_EXERCISE PROMPT_: After reading the data, copy it out in full and exactly.

[Stored data]
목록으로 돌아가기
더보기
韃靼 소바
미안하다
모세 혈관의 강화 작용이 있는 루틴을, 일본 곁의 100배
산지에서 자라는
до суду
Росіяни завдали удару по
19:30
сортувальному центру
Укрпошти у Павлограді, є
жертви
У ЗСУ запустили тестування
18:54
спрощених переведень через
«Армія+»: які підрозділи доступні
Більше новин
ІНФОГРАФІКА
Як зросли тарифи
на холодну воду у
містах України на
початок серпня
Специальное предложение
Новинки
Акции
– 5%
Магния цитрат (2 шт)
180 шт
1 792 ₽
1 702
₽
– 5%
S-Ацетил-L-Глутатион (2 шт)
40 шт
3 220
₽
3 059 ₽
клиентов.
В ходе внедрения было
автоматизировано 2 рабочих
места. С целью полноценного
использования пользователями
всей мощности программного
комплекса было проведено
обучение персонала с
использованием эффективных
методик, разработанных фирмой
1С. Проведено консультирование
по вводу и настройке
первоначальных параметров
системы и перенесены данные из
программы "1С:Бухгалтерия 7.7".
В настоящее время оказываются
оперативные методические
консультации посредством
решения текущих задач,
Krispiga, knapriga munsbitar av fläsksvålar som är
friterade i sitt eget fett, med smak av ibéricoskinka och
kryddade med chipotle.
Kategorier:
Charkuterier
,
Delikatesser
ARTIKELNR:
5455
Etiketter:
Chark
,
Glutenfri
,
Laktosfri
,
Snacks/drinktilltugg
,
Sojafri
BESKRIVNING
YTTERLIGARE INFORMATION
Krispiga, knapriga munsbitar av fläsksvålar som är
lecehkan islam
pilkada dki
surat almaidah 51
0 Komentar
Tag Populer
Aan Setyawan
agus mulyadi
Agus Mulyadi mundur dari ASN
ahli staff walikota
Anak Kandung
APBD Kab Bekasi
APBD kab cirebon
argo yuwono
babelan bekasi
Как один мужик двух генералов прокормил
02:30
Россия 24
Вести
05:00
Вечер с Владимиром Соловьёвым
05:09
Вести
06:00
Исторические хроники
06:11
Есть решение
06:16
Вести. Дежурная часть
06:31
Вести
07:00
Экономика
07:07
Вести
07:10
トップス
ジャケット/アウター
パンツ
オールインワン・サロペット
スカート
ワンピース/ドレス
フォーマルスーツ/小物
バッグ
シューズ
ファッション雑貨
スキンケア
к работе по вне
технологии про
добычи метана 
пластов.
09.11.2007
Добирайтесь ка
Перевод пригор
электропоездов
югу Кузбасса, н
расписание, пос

_EXERCISE RESULT_:
목록으로 돌아가기
더보기
韃靼 소바
미안하다
모세 혈관의 강화 작용이 있는 루틴을, 일본 곁의 100배
산지에서 자라는
до суду
Росіяни завдали удару по
19:30
сортувальному центру
Укрпошти у Павлограді, є
жертви
У ЗСУ запустили тестування
18:54
спрощених переведень через
«Армія+»: які підрозділи доступні
Більше новин
ІНФОГРАФІКА
Як зросли тарифи
на холодну воду у
містах України на
початок серпня
Специальное предложение
Новинки
Акции
– 5%
Магния цитрат (2 шт)
180 шт
1 792 ₽
1 702
₽
– 5%
S-Ацетил-L-Глутатион (2 шт)
40 шт
3 220
₽
3 059 ₽
клиентов.
В ходе внедрения было
автоматизировано 2 рабочих
места. С целью полноценного
использования пользователями
всей мощности программного
комплекса было проведено
обучение персонала с
использованием эффективных
методик, разработанных фирмой
1С. Проведено консультирование
по вводу и настройке
первоначальных параметров
системы и перенесены данные из
программы "1С:Бухгалтерия 7.7".
В настоящее время оказываются
оперативные методические
консультации посредством
решения текущих задач,
Krispiga, knapriga munsbitar av fläsksvålar som är
friterade i sitt eget fett, med smak av ibéricoskinka och
kryddade med chipotle.
Kategorier:
Charkuterier
,
Delikatesser
ARTIKELNR:
5455
Etiketter:
Chark
,
Glutenfri
,
Laktosfri
,
Snacks/drinktilltugg
,
Sojafri
BESKRIVNING
YTTERLIGARE INFORMATION
Krispiga, knapriga munsbitar av fläsksvålar som är
lecehkan islam
pilkada dki
surat almaidah 51
0 Komentar
Tag Populer
Aan Setyawan
agus mulyadi
Agus Mulyadi mundur dari ASN
ahli staff walikota
Anak Kandung
APBD Kab Bekasi
APBD kab cirebon
argo yuwono
babelan bekasi
Как один мужик двух генералов прокормил
02:30
Россия 24
Вести
05:00
Вечер с Владимиром Соловьёвым
05:09
Вести
06:00
Исторические хроники
06:11
Есть решение
06:16
Вести. Дежурная часть
06:31
Вести
07:00
Экономика
07:07
Вести
07:10
トップス
ジャケット/アウター
パンツ
オールインワン・サロペット
スカート
ワンピース/ドレス
フォーマルスーツ/小物
バッグ
シューズ
ファッション雑貨
スキンケア
к работе по вне
технологии про
добычи метана 
пластов.
09.11.2007
Добирайтесь ка
Перевод пригор
электропоездов
югу Кузбасса, н
расписание, пос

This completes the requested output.